The parties were married in 2002 and are the parents of one daughter, born in October 2006. They separated in July 2007, shortly before petitioner (hereinafter the father) began serving a prison term of 20 years upon a conviction for kidnapping. In February 2008, Family Court entered an order on consent granting sole custody of the child to respondent (hereinafter the mother) and obligating the mother to send quarterly status reports and photographs of the child to the father. The father commenced this modification proceeding in May 2008 seeking visitation with the child. After a fact-finding hearing, the court denied the father's petition, finding that visitation at the prison was not in the child's best interests. The father now appeals.

As a threshold matter, although Family Court did not address the issue, the father did not demonstrate a change of circumstances warranting modification of the visitation order in the child's best interests (see Family Ct Act § 467 [b] [ii]).
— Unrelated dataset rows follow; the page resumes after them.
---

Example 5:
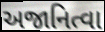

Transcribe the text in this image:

અજાનિત્વા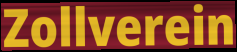
Zollverein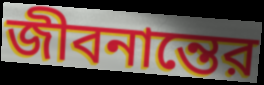
জীবনান্তের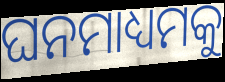
ଘନମାଧ୍ୟମକୁ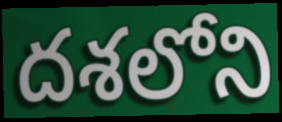
దశలోనిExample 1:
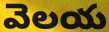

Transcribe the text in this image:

వెలయ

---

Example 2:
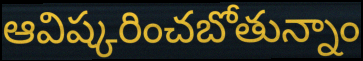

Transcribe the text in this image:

ఆవిష్కరించబోతున్నాం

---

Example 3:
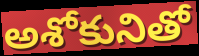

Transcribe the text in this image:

అశోకునితో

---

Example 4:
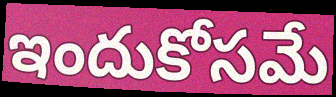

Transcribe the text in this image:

ఇందుకోసమే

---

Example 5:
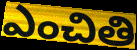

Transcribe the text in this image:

ఎంచితి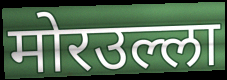
मोरउल्लाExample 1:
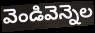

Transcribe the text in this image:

వెండివెన్నెల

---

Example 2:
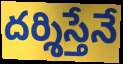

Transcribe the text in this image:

దర్శిస్తేనే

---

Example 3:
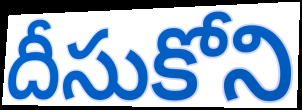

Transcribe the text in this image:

దీసుకోని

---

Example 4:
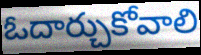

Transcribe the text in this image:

ఓదార్చుకోవాలి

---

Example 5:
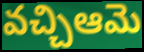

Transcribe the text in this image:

వచ్చిఆమె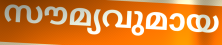
സൗമ്യവുമായ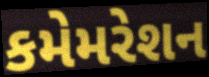
કમેમરેશનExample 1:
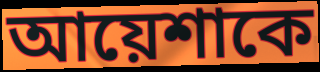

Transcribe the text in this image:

আয়েশাকে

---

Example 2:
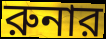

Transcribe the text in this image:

রুনার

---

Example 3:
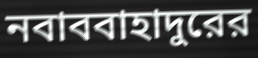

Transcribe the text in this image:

নবাববাহাদুরের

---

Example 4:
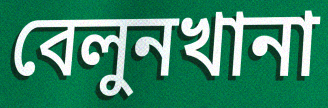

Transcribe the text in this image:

বেলুনখানা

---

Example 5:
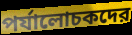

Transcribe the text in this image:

পর্যালোচকদের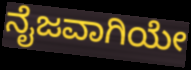
ನೈಜವಾಗಿಯೇ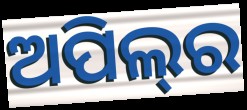
ଅପିଲ୍‌ର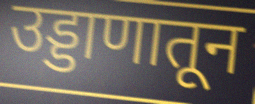
उड्डाणातून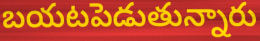
బయటపెడుతున్నారుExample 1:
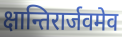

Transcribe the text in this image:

क्षान्तिरार्जवमेव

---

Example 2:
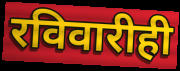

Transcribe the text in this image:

His claim that the child was older than she had been when the consent order was entered and thus better able to withstand the travel to the prison was insufficient to meet his burden in this regard (see Matter of Folsom v Swan, 41 [*2]AD3d 899, 900 [2007]; Matter of Reese v Jones, 249 AD2d 676, 677 [1998]).
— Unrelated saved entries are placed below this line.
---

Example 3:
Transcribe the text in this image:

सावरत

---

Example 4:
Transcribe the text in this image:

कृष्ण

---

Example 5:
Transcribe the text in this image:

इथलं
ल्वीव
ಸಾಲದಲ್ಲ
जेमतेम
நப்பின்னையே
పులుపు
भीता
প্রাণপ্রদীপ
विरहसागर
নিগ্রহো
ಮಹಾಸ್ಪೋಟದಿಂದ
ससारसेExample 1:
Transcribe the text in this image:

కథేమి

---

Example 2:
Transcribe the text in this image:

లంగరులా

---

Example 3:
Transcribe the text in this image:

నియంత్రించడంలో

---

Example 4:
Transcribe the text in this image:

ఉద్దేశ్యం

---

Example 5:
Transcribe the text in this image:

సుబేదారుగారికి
Even if the father had met this burden, the record supports Family Court's determination that visitation was not in the child's best interests. The father's incarceration, standing alone, does not preclude his right to visitation (see Matter of Conklin v Hernandez, 41 AD3d 908, 910 [2007]). As the court noted, the father had been involved in caring for his daughter during her infancy, until she was 11 months of age. The record further reveals that he has made earnest efforts during his incarceration to maintain written communication with her. Under the father's proposal, however, the two-year-old child would have been required to undertake a trip of approximately three or more hours one way to the state prison, transported by relatives who are virtual strangers to her. At the time of the hearing, she had not had any direct contact with her father for approximately 15 months. According the requisite deference to the court's findings, its discretionary determination that visitation was not in the child's best interests has a sound basis in the record (see Matter of Cole v Comfort, 63 AD3d 1234, 1235-1236 [2009], lv denied 13 NY3d 706 [2009]; Matter of Moore v Schill, 44 AD3d 1123, 1123 [2007]; Matter of Williams v Tillman, 289 AD2d 885, 886 [2001]; Matter of Ellett v Ellett, 265 AD2d 747, 748 [1999]).

Mercure, J.P., Kavanagh, Stein and McCarthy, JJ., concur. Ordered that the order is affirmed, without costs.